Debtags for derivative distributions

Sometimes I do cool stuff and I forget to announce it.

Ok, so I recently announced a new Debtags website.

I forgot to say in the announcement that the new website does not only know of Debian packages: see for example this page, at the very bottom it says: "Distributions: oneiric, precise, sid, testing".

This means that already, here and now, debtags.debian.net can be used to tag packages from both Debian and Ubuntu, and can easily be extended to cover the entire Debian ecosystem.

If you are a package maintainer, you will notice that your maintainer page shows your packages from everywhere.

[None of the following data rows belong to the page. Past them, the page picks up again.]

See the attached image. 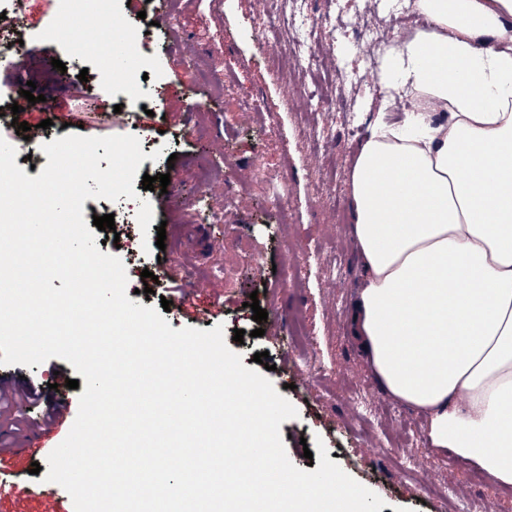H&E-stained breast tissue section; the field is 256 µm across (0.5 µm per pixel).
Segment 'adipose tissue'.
Returning <instances> with one entry per match:
<instances>
[{
    "label": "adipose tissue",
    "mask_w": 512,
    "mask_h": 512,
    "mask_svg": "<svg viewBox=\"0 0 512 512\" xmlns=\"http://www.w3.org/2000/svg\"><path fill=\"white\" fill-rule=\"evenodd\" d=\"M351 174V335L433 447L512 485V0H415Z\"/></svg>",
    "instance_id": "1"
}]
</instances>
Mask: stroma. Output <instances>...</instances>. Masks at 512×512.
<instances>
[{
    "mask_svg": "<svg viewBox=\"0 0 512 512\" xmlns=\"http://www.w3.org/2000/svg\"><path fill=\"white\" fill-rule=\"evenodd\" d=\"M175 31L154 28L147 46L129 58L130 73L147 75L160 106L153 114L139 110L113 119L112 132L141 142L147 158L138 171L169 174L173 198L157 206L158 192L134 182L137 199L119 198L128 217L141 200L154 205L152 229L122 227L119 241L100 251L120 258L133 302L160 307L162 299L199 288L215 312L205 321L190 309L171 310L172 329L210 330L223 326L229 347L254 368L255 353L268 352L266 376L276 391L296 408V418L282 422L280 433L290 461L307 469L304 449L323 440L335 463L378 494L381 512H455L452 501L433 497L431 488L451 485L458 498L475 502L478 512H512V486L489 482L485 474L450 451L431 447L426 416L389 398L351 337L349 307L361 285V268L352 239L350 176L355 159L370 135L380 109L389 122L403 110L385 108L380 67H367L364 39L347 30L363 0H279L262 9L258 0H176ZM24 61L15 73L0 67V96L13 97L17 81H33L53 109L48 133L62 138L79 131L80 123L96 124L99 114L119 104L121 89L98 79L84 86L78 78L60 82L52 60L68 61L66 42L45 38L55 20L54 0H30ZM311 38L324 65L301 69L295 58L303 38ZM223 71L228 85L223 97L195 110L204 94L196 83L194 61ZM253 114L252 128L238 125L237 113ZM157 160H150V153ZM262 157L260 179L237 190L240 166ZM285 186L289 225L278 222L269 200L272 188ZM165 226L164 247H156L157 226ZM299 262V281L285 275L287 255ZM182 267V276L163 280V269ZM161 276L154 296L142 294V270ZM257 297L268 312L258 323L248 308ZM299 309L306 316L310 359L288 346V331L275 319ZM263 336H255V329ZM246 332L235 342V330ZM17 373L43 386L44 398L30 400L0 414V463L13 471L24 490L45 488L32 463H45L47 449L69 433L78 412L79 390L58 385V377L76 379L73 366L53 357L32 367L0 365V376ZM64 396L66 420L42 421L49 401ZM393 436L390 453L379 450L369 431ZM33 439V457H15L11 448Z\"/></svg>",
    "mask_w": 512,
    "mask_h": 512,
    "instance_id": "1",
    "label": "stroma"
}]
</instances>
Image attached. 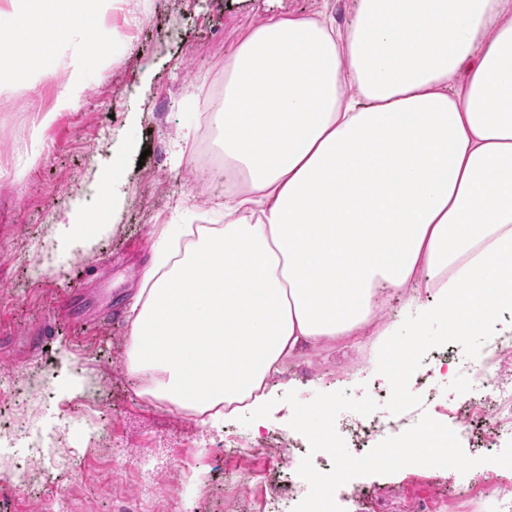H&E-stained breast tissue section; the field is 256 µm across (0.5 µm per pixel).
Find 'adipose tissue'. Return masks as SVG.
Masks as SVG:
<instances>
[{
	"instance_id": "obj_1",
	"label": "adipose tissue",
	"mask_w": 512,
	"mask_h": 512,
	"mask_svg": "<svg viewBox=\"0 0 512 512\" xmlns=\"http://www.w3.org/2000/svg\"><path fill=\"white\" fill-rule=\"evenodd\" d=\"M18 16L68 26L74 0ZM208 109L231 194L220 224H169L129 323L156 400L261 414L288 355L424 288L411 332L475 336L512 310V0H357L246 32Z\"/></svg>"
}]
</instances>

If you want to filter things a bit, for example hide obsolete packages from an old Debian Stable or Ubuntu LTS, just click on the "Settings" link on the top right to configure the page.

How it works

The magic is in this mergepackages script, which is run daily, and exports merged Packages files at dde.debian.net. The debtags.debian.net concept of Packages and Sources files are just those all-merged.gz and all-merged-sources.gz.

The merging is simple: that rebuild script processes files in order, and the first version of a package that is found is chosen as the base for the one that will go in the merged Packages file. Some fields like "Description" are just taken from this pivot package, others like Architecture or dependencies are merged into it. It's arbitrary, but works for me: the result has all the packages with all their possible architectures and dependencies, and is ready to be indexed with apt-xapian-index.

At the moment I pull data from Debian and Ubuntu, but you can see that the script can easily be extended to pull data from any Debian-style ftp archive, so any Debian derivative can go in. I've already started negotiations with the Derivatives Census on how to add any Debian derivative and keep the list up to date.

How to export tags for your own distribution

I'll use Ubuntu as an example since the data is already available.

The way you add Debtags to the Ubuntu packages file is just this one:

  1. Get the full reviewed tag database
  2. Optionally filter out those packages that you are not interested in
  3. Tweak this script to build an overrides file.
  4. Give the overrides file to your favourite ftp archive building tool.

The make-overrides is a bit rusty: if you improve it, please send me your changes.

That is it, nothing else required, no excuses, it's ready, here, now!

Hitches and gotchas

This merged Packages file is a bit of a hack, and suffers from name conflicts across distributions, where two different softwares are packaged in two different distributions with the same name.

Ideally, name conflicts should not happen: if a derivative decided to package kate and call it gedit, they deserve to have it tagged uitoolkit::gtk. I think it's rather important that the whole Debian ecosystem works as much as possible with a single package namespace.

However, that reasoning fails if you take time into account: packages get renamed, like git and chromium, and may mean completely different things, for example, if you compare Debian Stable with Debian Sid.

This last is a problem caused by debtags only working with package names but not package versions. I have a strategy in mind based on being able to override the stable tag database using headers in debian/control; it still needs some details sorted out, but I'm confident we will be able to address these issues properly soon enough.

Why stop at the Debian ecosystem?

Why indeed. I'm clearly trying to use FOSDEM, and the CrossDistribution devroom as the venue to discuss just that.